** TASK BRIEF **
Copy the stretch of the floppy handling post from "From: Tim R." through "there is one.", substituting "mount directory" for "mount point".

Re: Floppy handling

From: Tim R. (omarvo@hotmail.com)
Date: Tue Jun 13 2000 - 02:39:57 EST


You all are being silly.
Copying the whole disk is painfully slow.
And i've heard of automounters that check the drive every x secs to see if
there's a disk in it.

First things first, we shouldn't give a fsck if the user puts in a disk or
not, atleast not when he puts it in.
When we care is when he tries to access the mount point, then we check for a
disk and mount if there is one.
Polling the disk every x secs is just stupid, we have no need to mount until
he tries to access it anyway.

The only good way to handle removed it is like the macitoshes do, make you
click a button or type a command to eject it.
Other than that, before doing any writes we probably should check to make
sure we have the same disk, and bitch
otherswise. Maybe we need a mount option that causes the fs's to verify
they still have the same disk before writting?

** DATASET CONTENT **
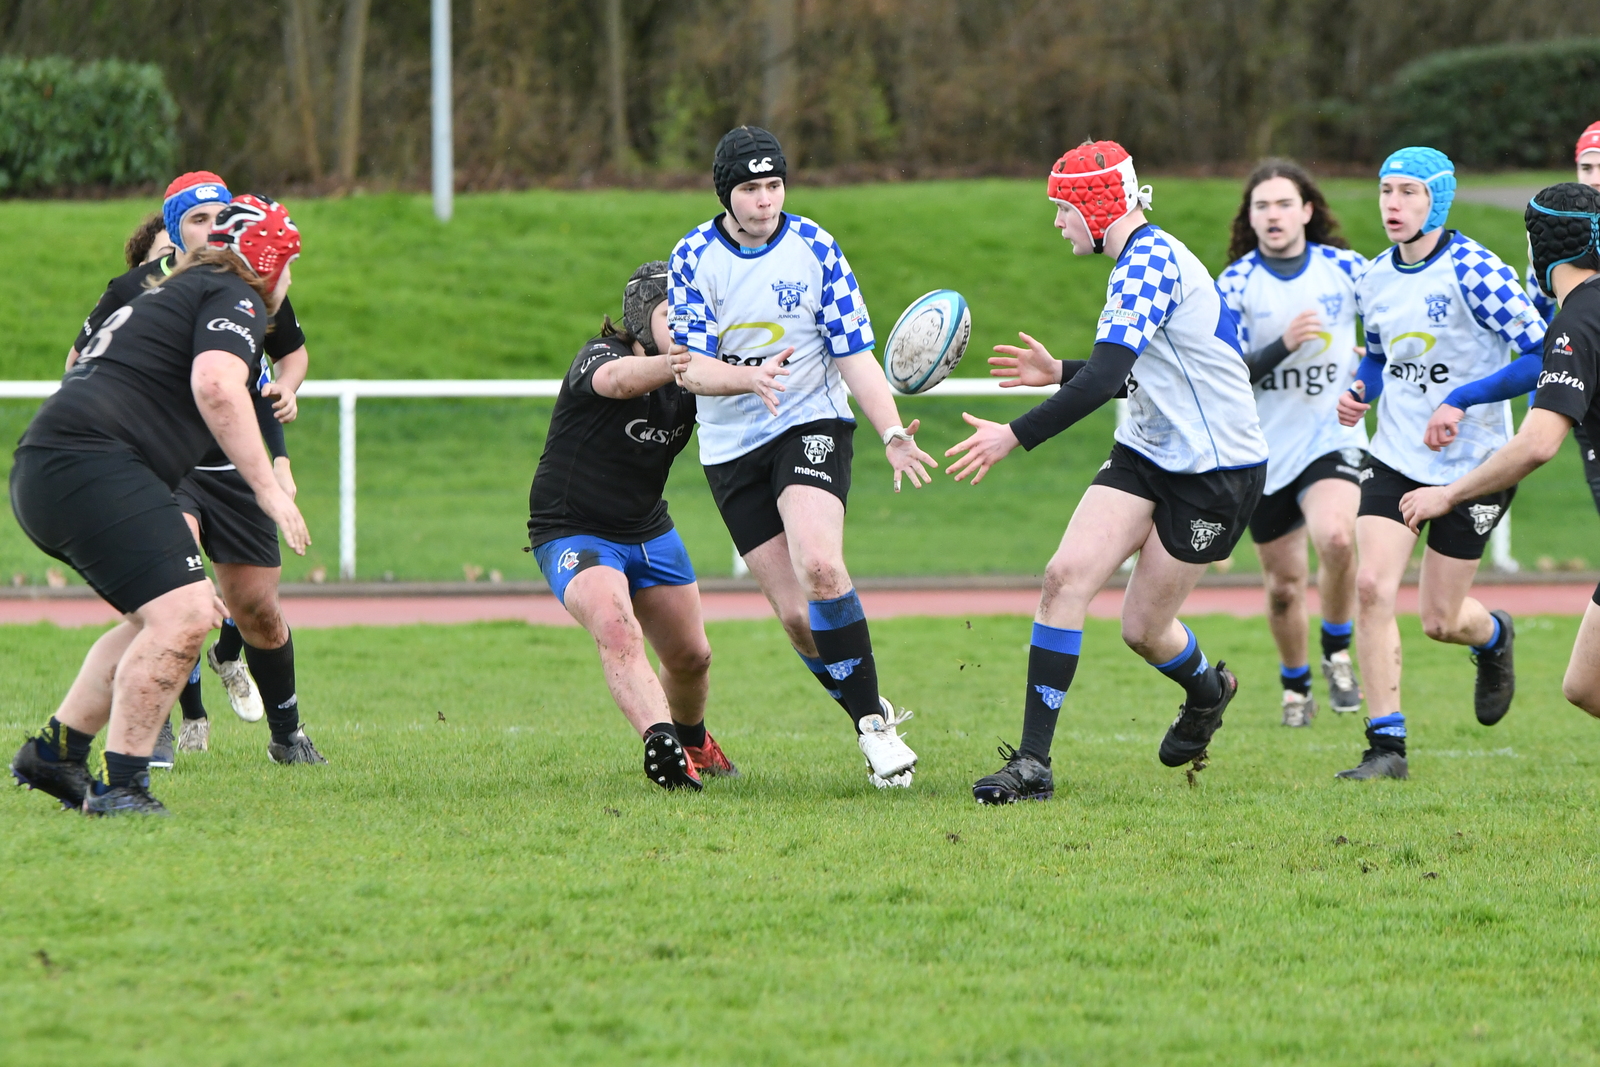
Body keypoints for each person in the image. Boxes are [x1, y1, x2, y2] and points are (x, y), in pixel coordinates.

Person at [947, 140, 1269, 804]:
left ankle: (1208, 691)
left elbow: (1106, 380)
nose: (1058, 223)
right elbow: (1141, 372)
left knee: (1143, 630)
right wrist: (1059, 371)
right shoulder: (1138, 262)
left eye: (1063, 209)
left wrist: (1014, 433)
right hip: (1146, 452)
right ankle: (1033, 762)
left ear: (1096, 207)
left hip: (1218, 470)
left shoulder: (1149, 262)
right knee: (1064, 577)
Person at [9, 195, 310, 816]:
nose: (289, 280)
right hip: (91, 463)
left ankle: (56, 754)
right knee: (187, 616)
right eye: (289, 265)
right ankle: (122, 786)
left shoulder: (184, 286)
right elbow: (217, 385)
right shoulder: (236, 293)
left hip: (58, 464)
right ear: (268, 263)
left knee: (162, 616)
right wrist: (266, 487)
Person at [669, 126, 939, 789]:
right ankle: (868, 714)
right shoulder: (693, 258)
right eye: (751, 189)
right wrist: (749, 378)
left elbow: (853, 352)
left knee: (820, 564)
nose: (765, 201)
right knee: (795, 616)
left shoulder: (814, 247)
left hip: (808, 421)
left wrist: (891, 431)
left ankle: (877, 734)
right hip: (732, 447)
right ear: (725, 194)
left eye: (774, 185)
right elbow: (690, 370)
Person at [1333, 147, 1546, 780]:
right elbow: (1376, 355)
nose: (1392, 205)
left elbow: (1541, 354)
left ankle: (1493, 636)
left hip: (1474, 465)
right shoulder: (1373, 277)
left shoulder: (1476, 269)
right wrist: (1360, 390)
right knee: (1371, 586)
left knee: (1439, 620)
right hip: (1396, 454)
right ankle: (1386, 749)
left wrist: (1462, 398)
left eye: (1408, 193)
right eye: (1385, 191)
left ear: (1438, 200)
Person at [1401, 183, 1600, 717]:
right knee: (1586, 685)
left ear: (1542, 247)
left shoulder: (1576, 323)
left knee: (1587, 685)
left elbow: (1537, 444)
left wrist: (1449, 494)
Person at [528, 262, 729, 791]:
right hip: (572, 529)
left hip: (648, 528)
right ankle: (662, 747)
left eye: (695, 316)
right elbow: (617, 382)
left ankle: (693, 741)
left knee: (691, 657)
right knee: (617, 629)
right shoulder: (602, 356)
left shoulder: (695, 377)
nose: (687, 327)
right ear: (641, 319)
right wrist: (681, 365)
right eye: (673, 315)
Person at [1217, 160, 1368, 727]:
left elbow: (1389, 326)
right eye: (1262, 206)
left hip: (1332, 435)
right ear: (1250, 219)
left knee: (1336, 537)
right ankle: (1295, 686)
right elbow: (1225, 371)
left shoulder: (1347, 269)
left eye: (1284, 204)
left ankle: (1336, 650)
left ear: (1307, 211)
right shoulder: (1234, 285)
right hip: (1264, 451)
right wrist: (1282, 344)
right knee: (1283, 586)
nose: (1273, 215)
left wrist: (1369, 362)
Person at [1523, 122, 1600, 514]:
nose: (1596, 179)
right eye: (1587, 168)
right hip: (1582, 394)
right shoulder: (1553, 242)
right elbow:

** FINISHED TASK **
From: Tim R. (omarvo@hotmail.com)
Date: Tue Jun 13 2000 - 02:39:57 EST


You all are being silly.
Copying the whole disk is painfully slow.
And i've heard of automounters that check the drive every x secs to see if
there's a disk in it.

First things first, we shouldn't give a fsck if the user puts in a disk or
not, atleast not when he puts it in.
When we care is when he tries to access the mount directory, then we check for a
disk and mount if there is one.